Vou fazer esse boi
A história do bumba-meu-boi em Maringá surgiu com Valdeir Gomes de Sousa. Filho de nordestinos nascido no Paraná, vivenciou a cultura da região desde a infância, que estava presente nas relações familiares e de amizade, na alimentação e no apreço pelas manifestações culturais.
O interesse pelo bumba-meu-boi veio um pouco depois. Valdeir conta que encontrou uma fita que sua esposa Eliana ganhou em uma oficina realizada em Goioerê-PR. “Olhando aquelas fitas, vi a toada do bumba-meu-boi, aquele som das matracas, pandeirão… entrou na alma e fui atrás. Fui conhecer e falei: vou fazer esse boi”.
Então, em 1995, após o processo de pesquisas e estudos, o grupo de bumba-meu-boi foi criado. Na época, Valdeir era tutor de Artes e de Ofícios do município de Maringá, então o boi nasceu como um projeto social, no qual as crianças participavam por até seis meses.
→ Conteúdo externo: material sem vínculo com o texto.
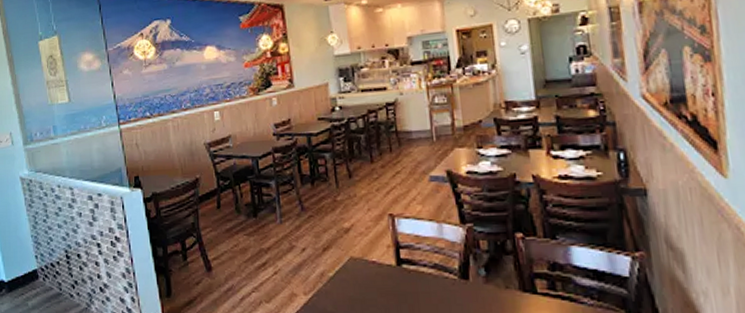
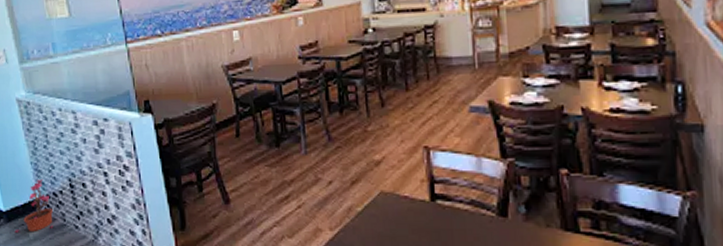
potted plant: none [15,251,50,302] -> present [14,179,54,232]

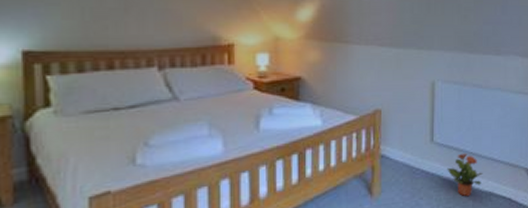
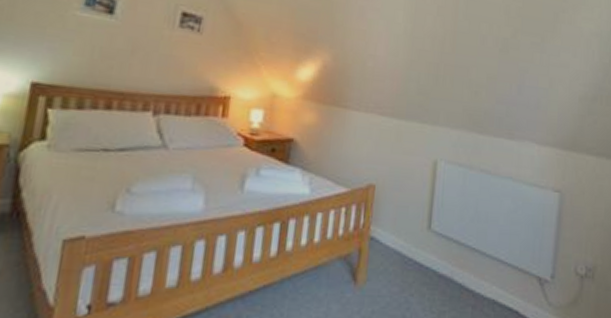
potted plant: present [447,152,483,197] -> none [444,247,486,302]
Nessa época, o trabalho era feito na Guarda Mirim, e o pessoal falava que eles eram os ‘anjos do Valdeir’. Então, colocamos o nome do grupo de Anjos da Guarda.
Os anjos do Valdeir
Mas algo mudou em 1997. A turma, que deveria sair do projeto no final do semestre para que novos participantes entrassem, quis permanecer. “A alma do grupo nasceu naquele momento. Os outros vinham e participavam, mas esse pessoal resolveu continuar no processo. Foram crescendo, estudando, pesquisando e confeccionando instrumentos”, explica Valdeir.
Atualmente, o grupo conta com 20 brincantes. Há integrantes que estão desde esse momento marcante de 24 anos atrás.
Um boi em Maringá
A pesquisa do Anjos da Guarda situa-se nos dois bois de matraca: sotaque de pindaré e sotaque da ilha. Os personagens representados são o miolo ou tripa, que é quem “rola” o boi; o caboclo de pena e os brincantes, que representam os vaqueiros e a cultura indígena.
Ele é um boi de origem maranhense, mas é um boi maringaense. Então, ele tem o nosso sotaque, a nossa cara, tem uma vida própria. A base dele é maranhense, mas tem uma identidade local. Não tem como deixar ele alheio à realidade local, senão, não teria vida, seria simplesmente uma cópia. Essa é a diferença.
Brinco boi o ano inteiro!
O nascimento do boi acontece anualmente no mês de junho, em datas próximas ao dia de São João. Já a morte acontece de setembro a novembro do mesmo ano. O retorno acontece após a Páscoa do ano seguinte, quando o novo boi começa a ser preparado.
Aquele boi, aquela personalidade, ela morre. Ele brincou com você o ano todo com você, viveu todas as emoções, as apresentações, viagens, ensaios. Ele morre e, no ano seguinte, vem com outro nome. O boi pode ser o mesmo, mas vem outra personalidade.
A primeira morte do boi do grupo Anjos da Guarda aconteceu em 2010, quando Tião Carvalho (cantor, compositor e produtor cultural) veio à Maringá transmitir o fundamento desse momento, que tem relação com o desapego. Quem fez a ponte entre o mestre e o grupo foi o bumba-meu-boi Estrela da Vila, de Londrina-PR, em 2008. “Apresentaram a gente, e o Tião ficou surpreso: ‘nossa, um boi em Maringá!’ e foi dando apoio para o nosso grupo”, relembra Valdeir.
Valdeir conta que na festa de batizado do boi há um momento muito significativo, que é comer junto. “Como diz o mestre Tião, é preciso alimentar não só a alma, mas o corpo. E a alma se alimenta do convívio e da emoção de estar junto”.
Outro sentimento importante é a vontade de continuar brincando. “Tem aquele que a toada diz: nosso boi morreu, ficou triste meu terreiro, mas ano que vem brinco com o boi o ano inteiro. Nós temos a esperança de brincar o boi no ano seguinte. E isso vale para vida. A gente não para aqui, tá sempre planejando algo mais. E isso nos faz continuar seguindo adiante.”